- _Goal of the exercise_
Lines from the one containing "Identify the document" through the end of the material below should be given again exactly, with no others.

- _Source material_

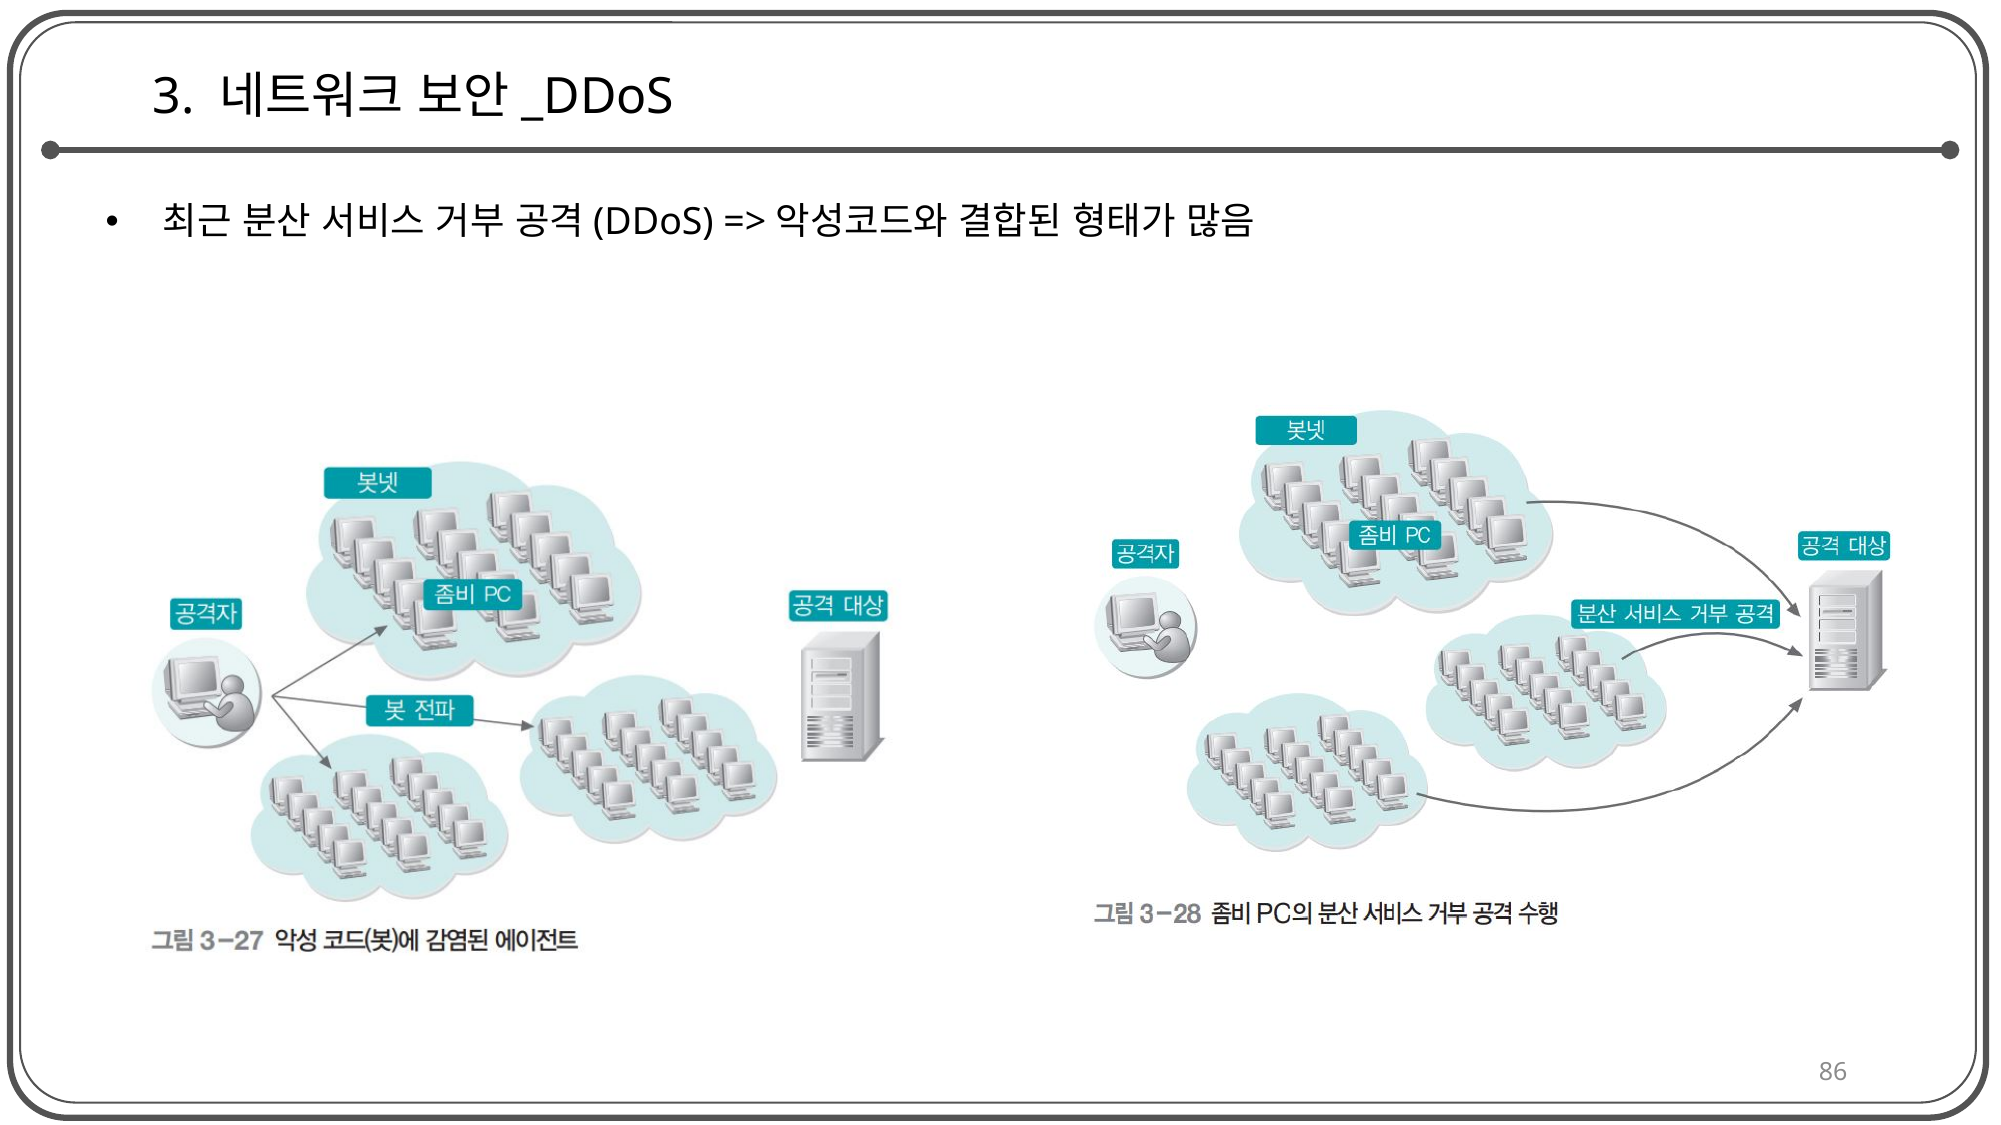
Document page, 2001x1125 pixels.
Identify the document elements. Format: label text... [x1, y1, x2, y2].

picture [137, 446, 908, 956]
text_box 최근 분산 서비스 거부 공격(DDoS) =>악성코드와 결합된 형태가 많음 [90, 194, 1908, 1062]
picture [1084, 405, 1906, 931]
slide_number 86 [1412, 1042, 1863, 1103]
title 3. 네트워크 보안_DDoS [137, 45, 1863, 150]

- _Result for this task_
Identify the document elements. Format: label text... [x1, y1, x2, y2].

picture [137, 446, 908, 956]
text_box 최근 분산 서비스 거부 공격(DDoS) =>악성코드와 결합된 형태가 많음 [90, 194, 1908, 1062]
picture [1084, 405, 1906, 931]
slide_number 86 [1412, 1042, 1863, 1103]
title 3. 네트워크 보안_DDoS [137, 45, 1863, 150]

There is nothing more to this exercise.